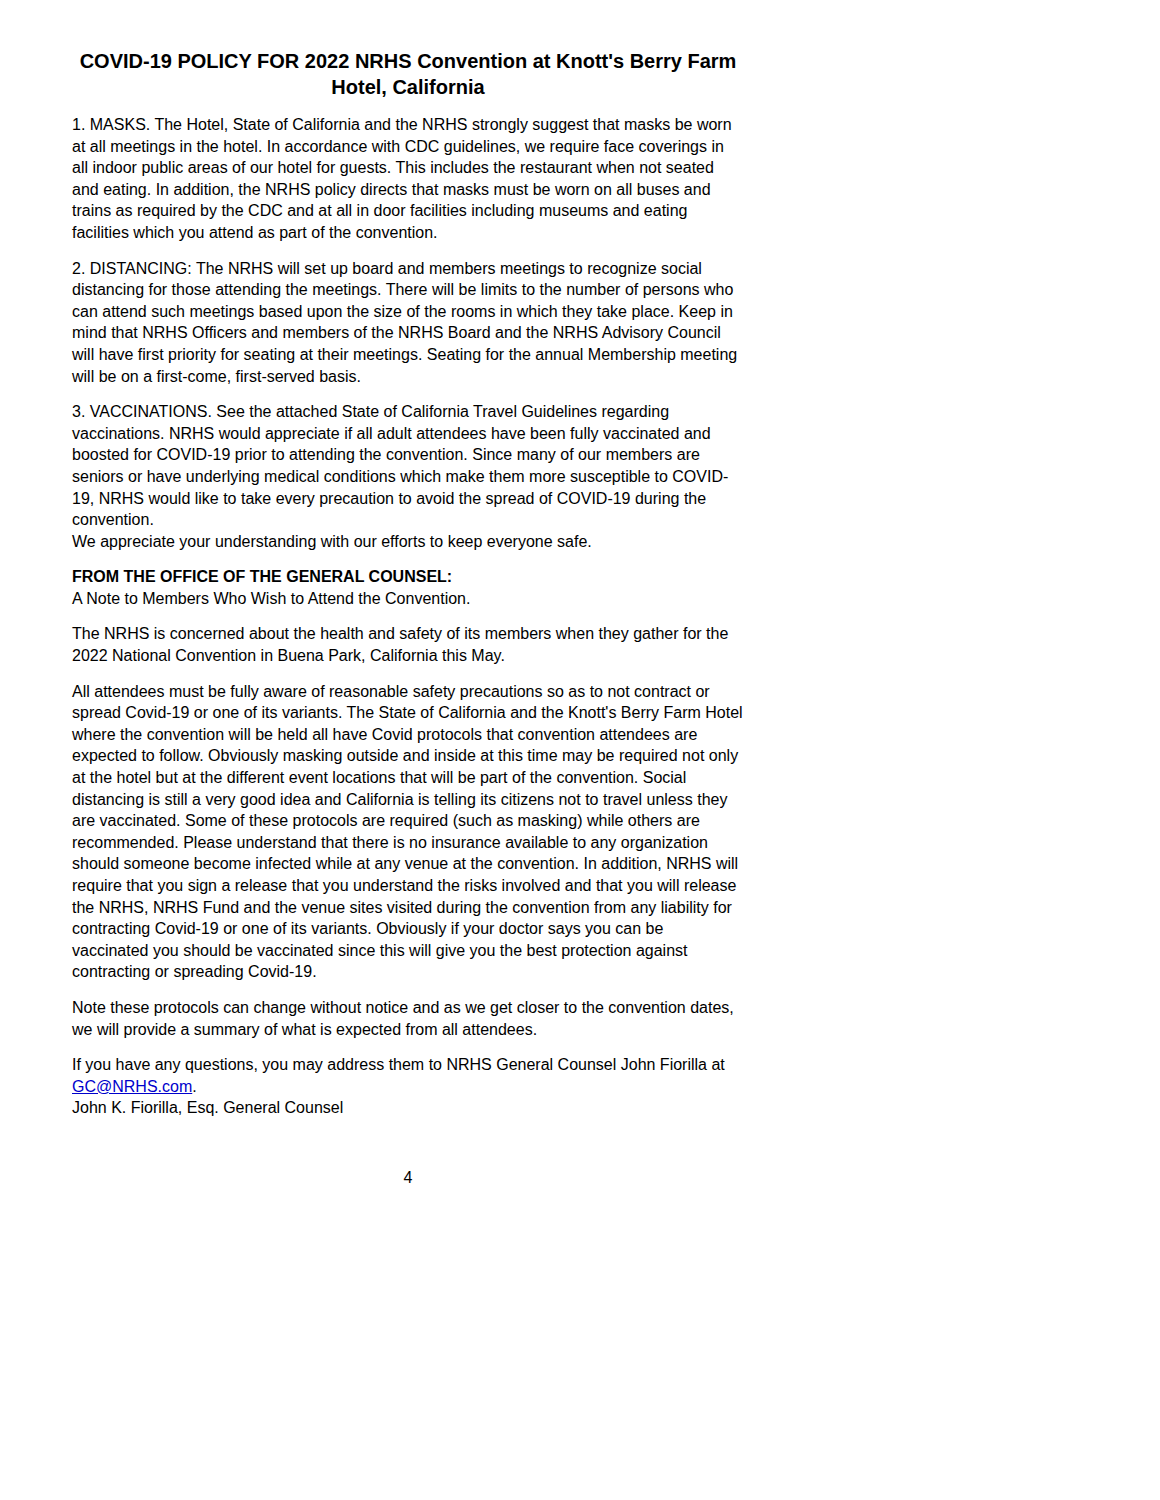COVID-19 POLICY FOR 2022 NRHS Convention at Knott's Berry Farm
Hotel, California
1. MASKS. The Hotel, State of California and the NRHS strongly suggest that masks be worn at all meetings in the hotel. In accordance with CDC guidelines, we require face coverings in all indoor public areas of our hotel for guests. This includes the restaurant when not seated and eating. In addition, the NRHS policy directs that masks must be worn on all buses and trains as required by the CDC and at all in door facilities including museums and eating facilities which you attend as part of the convention.
2. DISTANCING: The NRHS will set up board and members meetings to recognize social distancing for those attending the meetings. There will be limits to the number of persons who can attend such meetings based upon the size of the rooms in which they take place. Keep in mind that NRHS Officers and members of the NRHS Board and the NRHS Advisory Council will have first priority for seating at their meetings. Seating for the annual Membership meeting will be on a first-come, first-served basis.
3. VACCINATIONS. See the attached State of California Travel Guidelines regarding vaccinations. NRHS would appreciate if all adult attendees have been fully vaccinated and boosted for COVID-19 prior to attending the convention. Since many of our members are seniors or have underlying medical conditions which make them more susceptible to COVID-19, NRHS would like to take every precaution to avoid the spread of COVID-19 during the convention.
We appreciate your understanding with our efforts to keep everyone safe.
FROM THE OFFICE OF THE GENERAL COUNSEL:
A Note to Members Who Wish to Attend the Convention.
The NRHS is concerned about the health and safety of its members when they gather for the 2022 National Convention in Buena Park, California this May.
All attendees must be fully aware of reasonable safety precautions so as to not contract or spread Covid-19 or one of its variants. The State of California and the Knott's Berry Farm Hotel where the convention will be held all have Covid protocols that convention attendees are expected to follow. Obviously masking outside and inside at this time may be required not only at the hotel but at the different event locations that will be part of the convention. Social distancing is still a very good idea and California is telling its citizens not to travel unless they are vaccinated. Some of these protocols are required (such as masking) while others are recommended. Please understand that there is no insurance available to any organization should someone become infected while at any venue at the convention. In addition, NRHS will require that you sign a release that you understand the risks involved and that you will release the NRHS, NRHS Fund and the venue sites visited during the convention from any liability for contracting Covid-19 or one of its variants. Obviously if your doctor says you can be vaccinated you should be vaccinated since this will give you the best protection against contracting or spreading Covid-19.
Note these protocols can change without notice and as we get closer to the convention dates, we will provide a summary of what is expected from all attendees.
If you have any questions, you may address them to NRHS General Counsel John Fiorilla at GC@NRHS.com.
John K. Fiorilla, Esq. General Counsel
4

==============================

#### PROBLEM DETAILS
Transcribe exactly the lines that run from the first line of the records above through the line with "2. DISTANCING: The", and include both of those lines; pictures stay out.

#### PROBLEM SOLUTION
COVID-19 POLICY FOR 2022 NRHS Convention at Knott's Berry Farm
Hotel, California
1. MASKS. The Hotel, State of California and the NRHS strongly suggest that masks be worn at all meetings in the hotel. In accordance with CDC guidelines, we require face coverings in all indoor public areas of our hotel for guests. This includes the restaurant when not seated and eating. In addition, the NRHS policy directs that masks must be worn on all buses and trains as required by the CDC and at all in door facilities including museums and eating facilities which you attend as part of the convention.
2. DISTANCING: The NRHS will set up board and members meetings to recognize social distancing for those attending the meetings. There will be limits to the number of persons who can attend such meetings based upon the size of the rooms in which they take place. Keep in mind that NRHS Officers and members of the NRHS Board and the NRHS Advisory Council will have first priority for seating at their meetings. Seating for the annual Membership meeting will be on a first-come, first-served basis.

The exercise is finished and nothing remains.